Georg Baum wrote:
Am Mittwoch, 16. August 2006 18:12 schrieb Abdelrazak Younes:
Lars Gullik Bjønnes wrote:
string.length() will be lying to you when you store utf-8 in it.
Why is that? Because of some trailing \0?
No. utf8 is a multibyte encoding: Some characters use one byte, some two
and some even more AFAIK. The benefit of utf8 is that the ASCII characters
use the same encoding as in the 7bit ASCII code. string.length() therefore
does not always give the number of characters in the string if it is in
utf8.
Hum... I am not I follows everything but let me summarize what I
understand from current code. The std::vectors I am talking about are:
* vector<char>: could be replaced by std::basic_string<char>
* vector<unsigned char>: that is ucs2 right? That could be replaced by
std::basic_string<unsigned char>
* vector<boost::uint32_t>: I guess that is ucs4 and that could be
replaced by std::basic_string<unsigned char>
Internally we should just use one of those three types. The conversion
to this complicate utf8 encoding should happen on input/output only.

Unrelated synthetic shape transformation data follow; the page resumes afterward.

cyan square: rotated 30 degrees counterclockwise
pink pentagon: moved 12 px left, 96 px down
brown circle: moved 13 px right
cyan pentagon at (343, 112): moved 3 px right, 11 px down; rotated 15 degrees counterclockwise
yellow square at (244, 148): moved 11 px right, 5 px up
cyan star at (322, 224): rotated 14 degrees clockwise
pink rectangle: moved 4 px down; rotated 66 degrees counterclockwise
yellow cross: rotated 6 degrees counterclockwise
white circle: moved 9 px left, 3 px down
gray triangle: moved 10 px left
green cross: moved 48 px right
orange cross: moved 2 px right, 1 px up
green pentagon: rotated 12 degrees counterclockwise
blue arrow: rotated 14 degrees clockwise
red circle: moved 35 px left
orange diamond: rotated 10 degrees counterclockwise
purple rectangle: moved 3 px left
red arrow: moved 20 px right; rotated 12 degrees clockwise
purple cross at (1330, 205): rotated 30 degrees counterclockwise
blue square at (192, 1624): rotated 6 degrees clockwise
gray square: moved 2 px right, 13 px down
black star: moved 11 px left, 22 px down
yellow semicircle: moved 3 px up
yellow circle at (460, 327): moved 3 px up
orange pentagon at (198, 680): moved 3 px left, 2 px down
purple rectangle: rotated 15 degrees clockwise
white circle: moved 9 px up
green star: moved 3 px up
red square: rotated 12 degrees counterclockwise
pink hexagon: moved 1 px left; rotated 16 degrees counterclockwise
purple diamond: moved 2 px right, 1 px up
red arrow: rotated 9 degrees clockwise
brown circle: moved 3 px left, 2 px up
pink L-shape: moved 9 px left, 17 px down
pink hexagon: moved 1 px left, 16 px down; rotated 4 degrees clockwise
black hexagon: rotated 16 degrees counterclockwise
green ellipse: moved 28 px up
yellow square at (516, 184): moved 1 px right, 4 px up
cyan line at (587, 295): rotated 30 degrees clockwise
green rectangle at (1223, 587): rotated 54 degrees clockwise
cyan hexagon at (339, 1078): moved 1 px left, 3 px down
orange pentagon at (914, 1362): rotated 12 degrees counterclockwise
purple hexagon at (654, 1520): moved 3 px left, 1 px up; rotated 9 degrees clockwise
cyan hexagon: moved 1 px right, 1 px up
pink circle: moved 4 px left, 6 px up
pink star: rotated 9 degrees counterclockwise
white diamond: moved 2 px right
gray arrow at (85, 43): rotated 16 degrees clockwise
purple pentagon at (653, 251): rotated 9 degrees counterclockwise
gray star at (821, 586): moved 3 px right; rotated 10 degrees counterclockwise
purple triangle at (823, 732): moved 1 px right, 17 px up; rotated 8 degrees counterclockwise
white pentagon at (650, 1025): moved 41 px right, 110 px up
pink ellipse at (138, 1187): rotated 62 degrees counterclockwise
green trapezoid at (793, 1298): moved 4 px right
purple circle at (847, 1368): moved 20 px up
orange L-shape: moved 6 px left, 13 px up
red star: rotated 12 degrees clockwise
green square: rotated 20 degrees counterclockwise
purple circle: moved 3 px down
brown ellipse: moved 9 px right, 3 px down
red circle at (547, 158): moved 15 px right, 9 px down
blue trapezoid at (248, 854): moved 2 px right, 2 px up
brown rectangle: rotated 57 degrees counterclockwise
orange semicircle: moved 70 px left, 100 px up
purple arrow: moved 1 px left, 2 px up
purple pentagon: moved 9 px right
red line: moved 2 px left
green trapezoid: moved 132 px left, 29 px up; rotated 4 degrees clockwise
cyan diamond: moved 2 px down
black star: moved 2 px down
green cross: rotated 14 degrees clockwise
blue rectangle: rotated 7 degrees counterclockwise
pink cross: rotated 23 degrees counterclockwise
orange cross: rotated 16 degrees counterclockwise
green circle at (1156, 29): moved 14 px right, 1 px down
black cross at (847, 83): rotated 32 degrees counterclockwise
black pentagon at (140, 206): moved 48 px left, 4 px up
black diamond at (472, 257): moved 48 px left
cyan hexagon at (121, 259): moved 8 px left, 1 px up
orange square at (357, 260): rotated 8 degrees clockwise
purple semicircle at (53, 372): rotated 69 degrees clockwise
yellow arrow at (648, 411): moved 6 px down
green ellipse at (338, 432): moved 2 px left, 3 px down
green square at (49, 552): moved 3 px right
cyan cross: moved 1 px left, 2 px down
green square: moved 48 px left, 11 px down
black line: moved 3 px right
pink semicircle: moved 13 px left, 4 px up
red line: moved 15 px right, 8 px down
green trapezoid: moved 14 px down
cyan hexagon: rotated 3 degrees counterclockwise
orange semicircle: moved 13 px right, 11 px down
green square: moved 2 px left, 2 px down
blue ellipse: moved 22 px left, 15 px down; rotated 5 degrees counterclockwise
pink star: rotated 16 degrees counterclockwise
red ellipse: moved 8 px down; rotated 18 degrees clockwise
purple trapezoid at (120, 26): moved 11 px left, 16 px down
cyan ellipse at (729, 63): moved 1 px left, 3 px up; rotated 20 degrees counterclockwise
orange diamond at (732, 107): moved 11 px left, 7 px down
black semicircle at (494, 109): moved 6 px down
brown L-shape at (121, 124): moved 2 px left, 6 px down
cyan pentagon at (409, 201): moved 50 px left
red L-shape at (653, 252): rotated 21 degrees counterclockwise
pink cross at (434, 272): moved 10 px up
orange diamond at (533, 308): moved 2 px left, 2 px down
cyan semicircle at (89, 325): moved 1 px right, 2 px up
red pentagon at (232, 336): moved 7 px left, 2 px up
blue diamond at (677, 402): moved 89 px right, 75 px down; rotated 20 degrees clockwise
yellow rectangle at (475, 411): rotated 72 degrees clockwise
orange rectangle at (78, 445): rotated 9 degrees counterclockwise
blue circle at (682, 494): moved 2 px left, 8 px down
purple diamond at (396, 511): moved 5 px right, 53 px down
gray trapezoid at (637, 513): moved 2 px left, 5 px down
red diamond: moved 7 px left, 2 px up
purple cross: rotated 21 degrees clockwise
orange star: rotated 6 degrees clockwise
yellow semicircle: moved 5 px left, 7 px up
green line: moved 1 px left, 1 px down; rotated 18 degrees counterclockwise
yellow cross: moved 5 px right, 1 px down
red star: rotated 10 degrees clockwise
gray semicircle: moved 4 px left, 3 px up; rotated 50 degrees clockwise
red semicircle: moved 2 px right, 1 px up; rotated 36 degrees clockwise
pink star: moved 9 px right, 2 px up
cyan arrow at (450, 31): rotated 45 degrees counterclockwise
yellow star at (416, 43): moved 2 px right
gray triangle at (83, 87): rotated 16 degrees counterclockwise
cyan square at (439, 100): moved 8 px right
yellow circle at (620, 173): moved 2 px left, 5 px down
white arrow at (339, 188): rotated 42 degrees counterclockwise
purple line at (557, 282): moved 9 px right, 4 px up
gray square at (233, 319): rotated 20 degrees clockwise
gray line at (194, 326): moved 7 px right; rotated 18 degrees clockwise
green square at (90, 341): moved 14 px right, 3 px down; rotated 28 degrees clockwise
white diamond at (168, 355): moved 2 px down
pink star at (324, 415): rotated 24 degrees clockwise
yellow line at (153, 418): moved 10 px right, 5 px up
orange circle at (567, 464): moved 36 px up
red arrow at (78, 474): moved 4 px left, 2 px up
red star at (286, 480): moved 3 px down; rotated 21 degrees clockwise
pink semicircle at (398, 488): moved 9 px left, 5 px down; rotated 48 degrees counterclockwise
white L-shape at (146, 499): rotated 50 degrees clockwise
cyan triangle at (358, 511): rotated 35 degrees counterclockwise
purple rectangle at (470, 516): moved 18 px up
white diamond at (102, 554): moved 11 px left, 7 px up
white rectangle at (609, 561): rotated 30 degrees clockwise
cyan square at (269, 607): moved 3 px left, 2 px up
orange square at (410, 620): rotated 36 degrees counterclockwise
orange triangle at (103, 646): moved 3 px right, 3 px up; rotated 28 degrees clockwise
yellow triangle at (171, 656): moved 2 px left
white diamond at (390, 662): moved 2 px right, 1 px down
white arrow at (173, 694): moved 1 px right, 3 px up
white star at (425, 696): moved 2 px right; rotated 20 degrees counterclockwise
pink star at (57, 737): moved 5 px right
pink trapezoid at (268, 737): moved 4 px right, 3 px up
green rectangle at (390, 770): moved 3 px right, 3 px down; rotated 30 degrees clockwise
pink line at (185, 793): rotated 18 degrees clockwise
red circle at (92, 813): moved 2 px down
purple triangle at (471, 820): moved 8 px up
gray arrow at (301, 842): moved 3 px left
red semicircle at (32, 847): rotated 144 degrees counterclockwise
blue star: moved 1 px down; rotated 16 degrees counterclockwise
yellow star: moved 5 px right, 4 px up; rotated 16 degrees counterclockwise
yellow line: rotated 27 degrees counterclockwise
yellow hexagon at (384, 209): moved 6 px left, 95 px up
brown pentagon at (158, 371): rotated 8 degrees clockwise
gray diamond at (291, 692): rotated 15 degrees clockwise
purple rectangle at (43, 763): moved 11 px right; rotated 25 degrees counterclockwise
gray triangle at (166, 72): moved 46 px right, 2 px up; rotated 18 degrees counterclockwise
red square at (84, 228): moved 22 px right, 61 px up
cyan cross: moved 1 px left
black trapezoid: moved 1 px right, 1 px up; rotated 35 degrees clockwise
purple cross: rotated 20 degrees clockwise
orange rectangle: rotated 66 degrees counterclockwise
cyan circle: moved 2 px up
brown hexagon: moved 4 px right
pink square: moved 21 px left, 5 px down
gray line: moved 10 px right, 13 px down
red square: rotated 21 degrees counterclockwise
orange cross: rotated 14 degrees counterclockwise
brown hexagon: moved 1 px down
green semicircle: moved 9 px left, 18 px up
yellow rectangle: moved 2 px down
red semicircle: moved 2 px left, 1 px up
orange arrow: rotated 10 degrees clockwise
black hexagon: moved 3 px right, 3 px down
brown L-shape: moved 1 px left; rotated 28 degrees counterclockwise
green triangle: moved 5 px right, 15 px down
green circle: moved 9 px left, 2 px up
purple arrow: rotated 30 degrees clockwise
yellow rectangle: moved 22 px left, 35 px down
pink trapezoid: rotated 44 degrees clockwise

Handling a multi-byte encoding internally is just a recipe for a buggy
future IMHO.
So what I do not get right here?
If the different parts all talk the same language why would there be any
confusion? I mean, if it is just a matter of adding plus or minus one,
that's not a big deal. And I guess we could still of course subclass
basic_string and re-implement length(), couldn't we?
That would not be so easys, because we would need to parse the utf8 encoded
string. Better leave that to some library.
Georg